Она выставила ладонь, отвергая его протест:
— Прости. Но придется выслушать. — Она подошла к нему, затем пожала плечами, скрестила руки на груди и отвернулась в сторону, словно хотела показать, что то не была заготовленная речь. Но конечно же была. — Жизнь отвратна для большинства людей. Потому есть Моисей, есть Аввакум, есть Исаия, Христос, Саббатай, Маркс, Фрейд. Все эти люди говорили: поймите истину, поступайте в соответствии с ней — и все изменится. Они были правы, приятель.

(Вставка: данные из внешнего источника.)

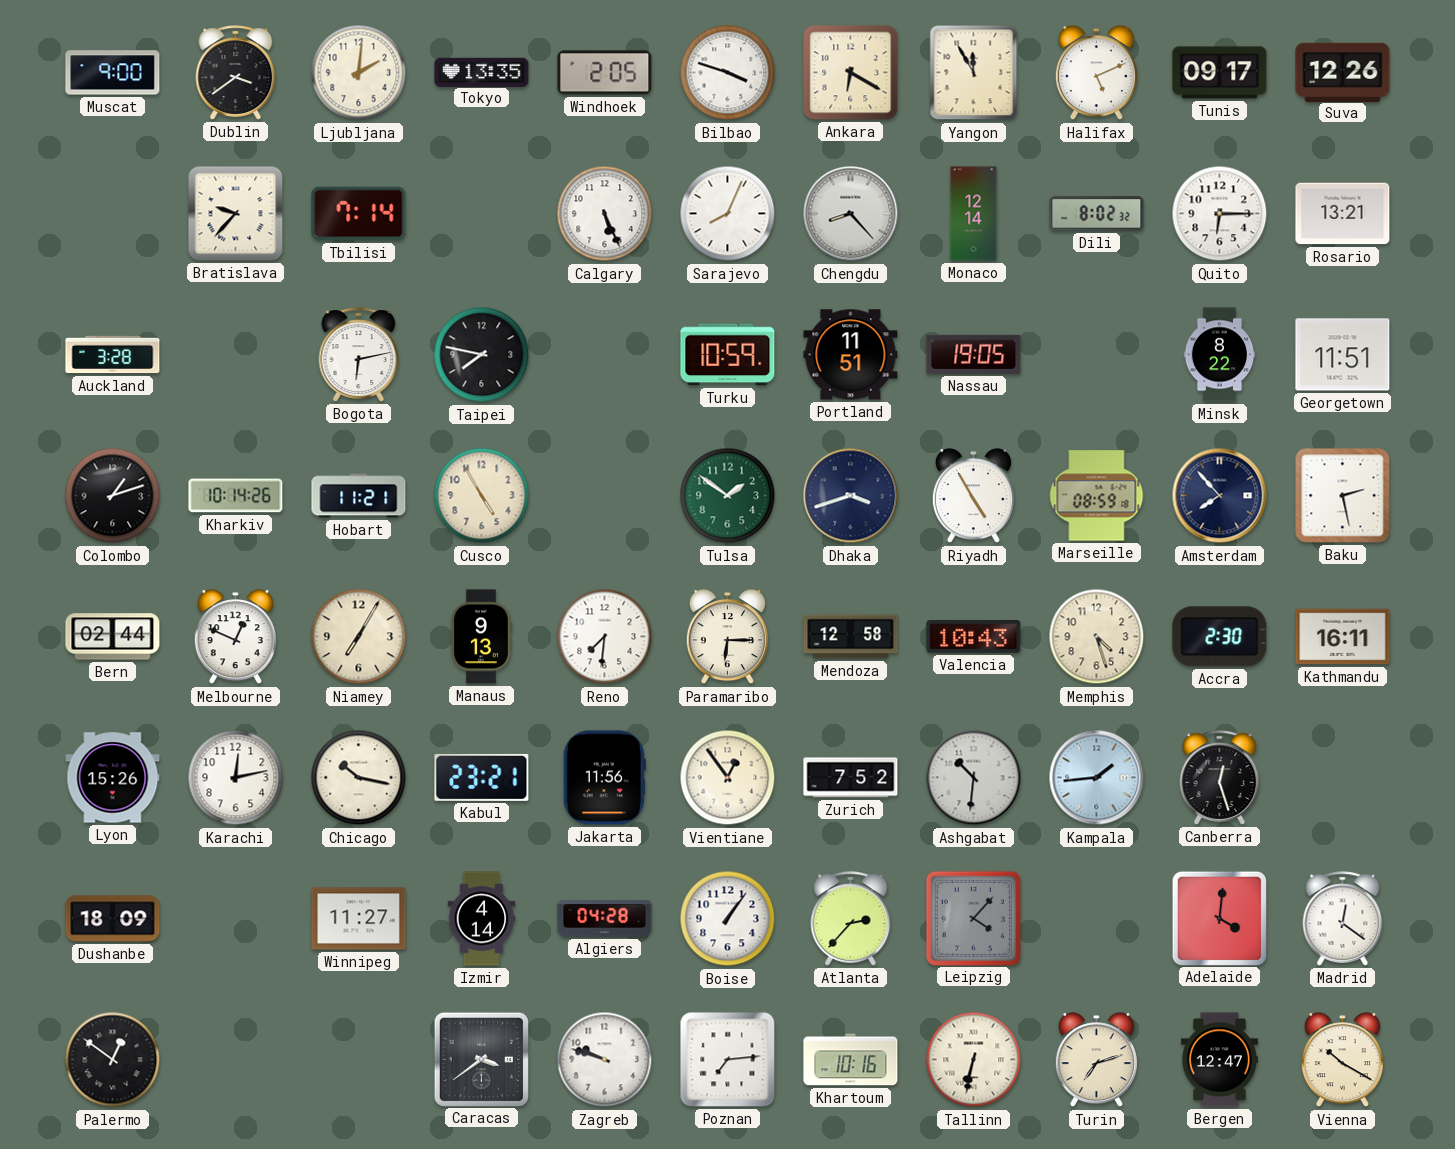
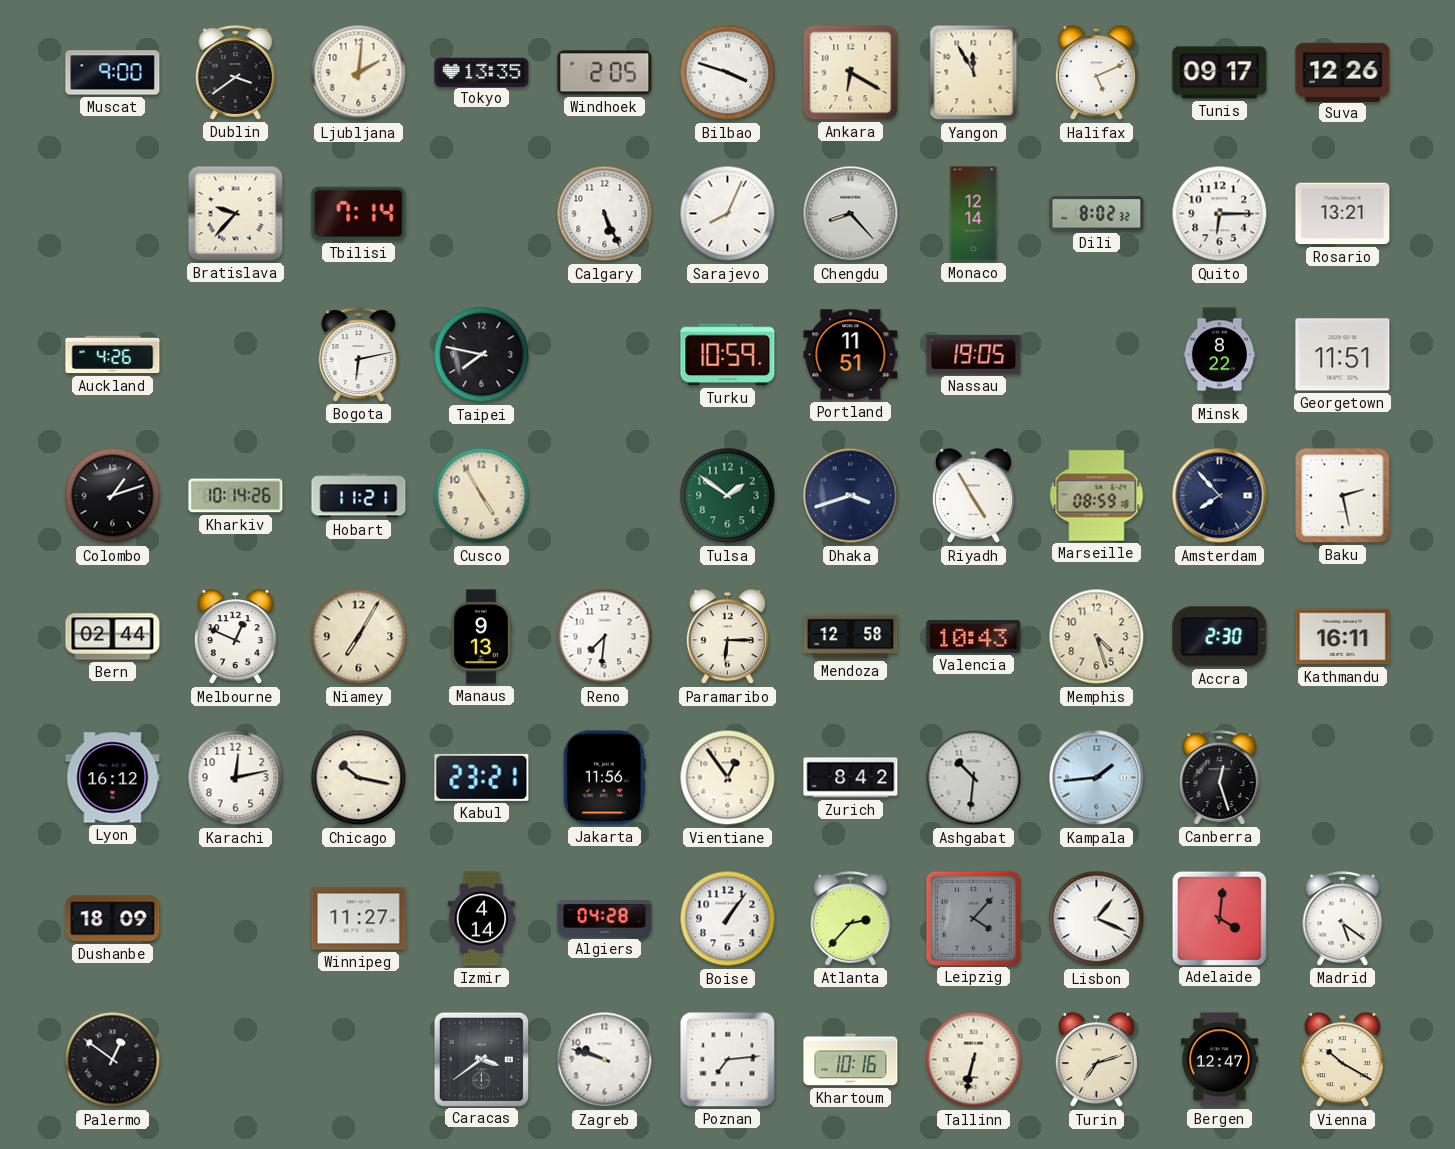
Auckland: 3:28 -> 4:26
Lyon: 15:26 -> 16:12
Zurich: 7:52 -> 8:42
Lisbon: none -> 1:19
Madrid: 12:21 -> 5:21
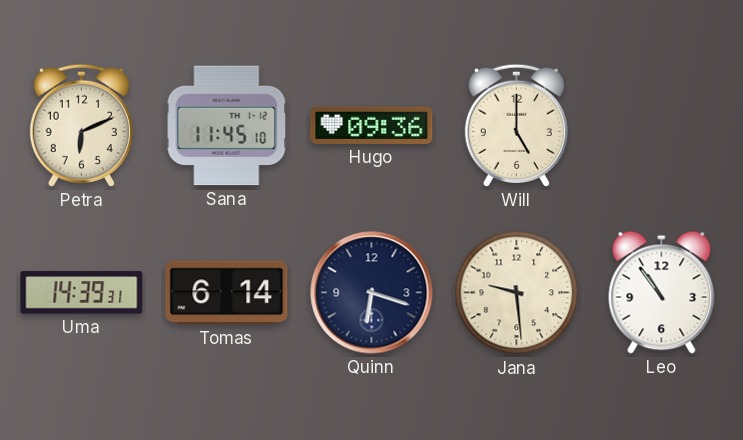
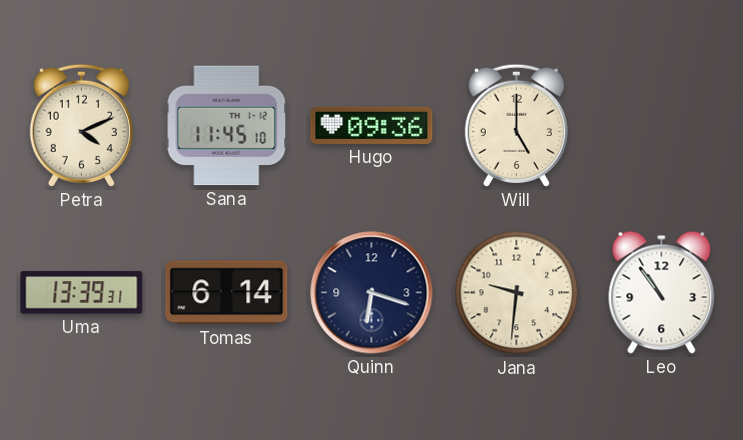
Petra: 6:11 -> 4:11
Uma: 14:39 -> 13:39
Jana: 9:29 -> 9:31
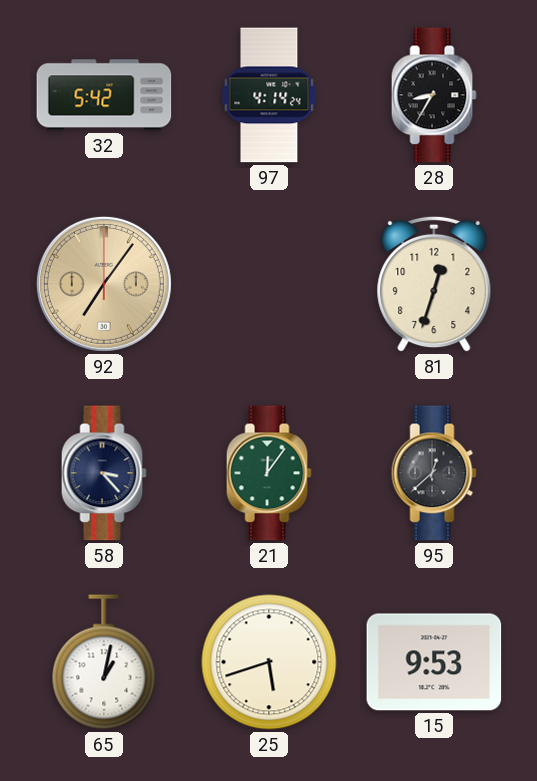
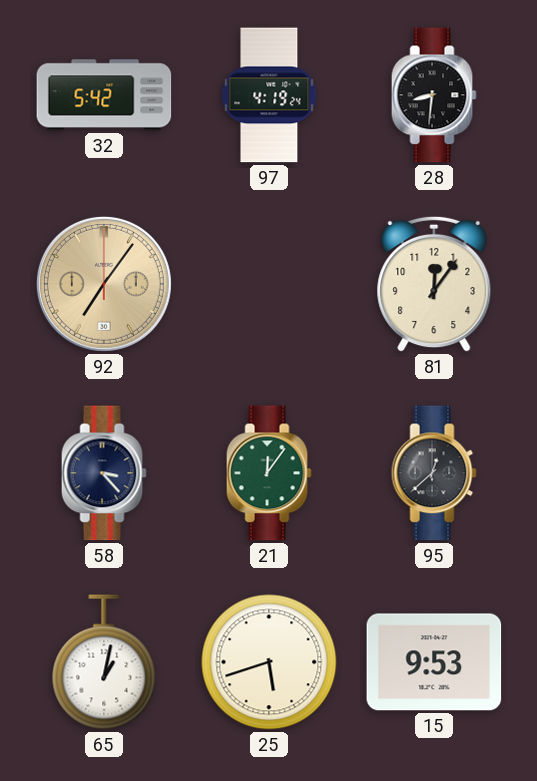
97: 4:14 -> 4:19
28: 8:35 -> 8:31
81: 12:33 -> 12:06
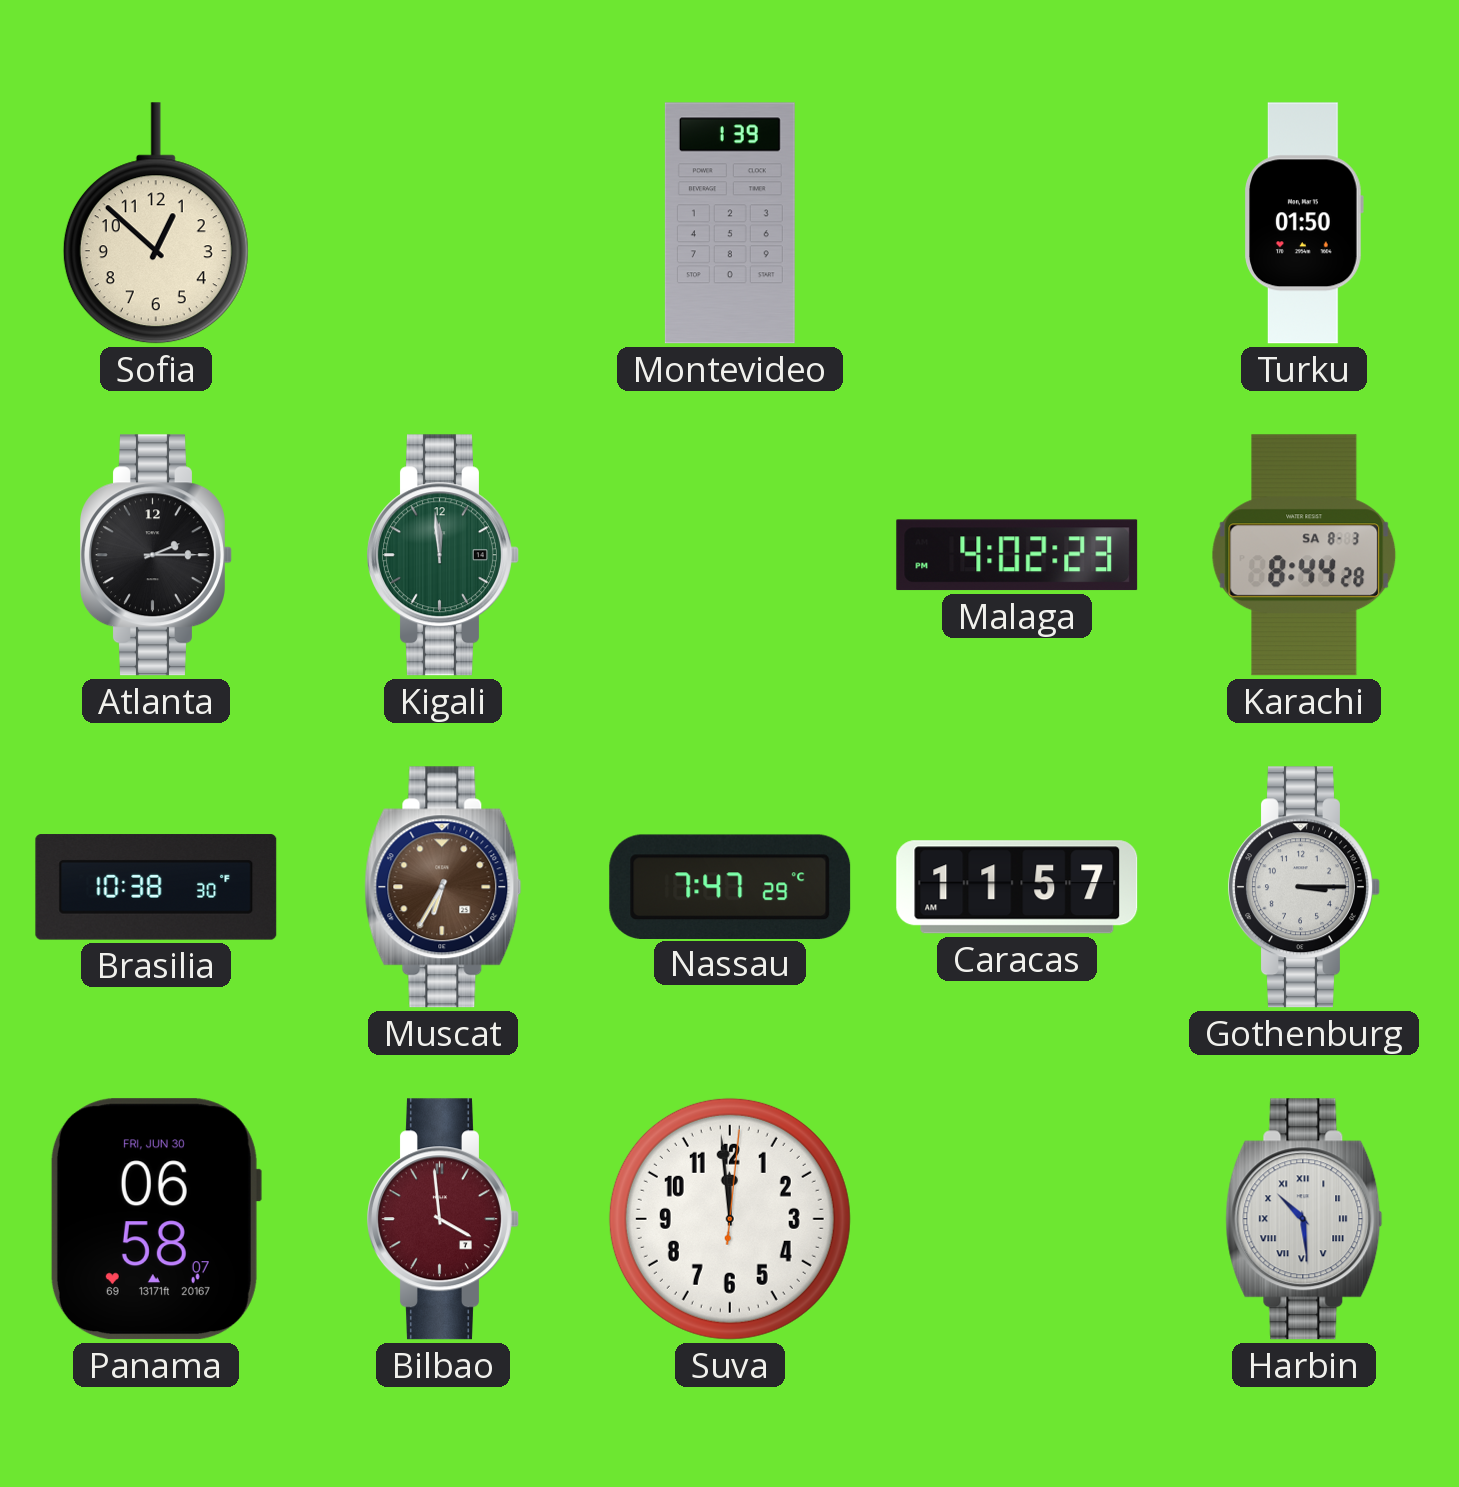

Они умерли, но слова их живы… За сотни лет до того, как в Венеции сожгли на костре Джордано Бруно, в Мантуе сожгли еврея по имени Соломон Молхо[220]. Он был гностиком, суфием, магом. Он говорил: когда настанет время перемен, Дракон будет повержен без оружия и все изменится. И мы верим, что так и произойдет. Уже происходит.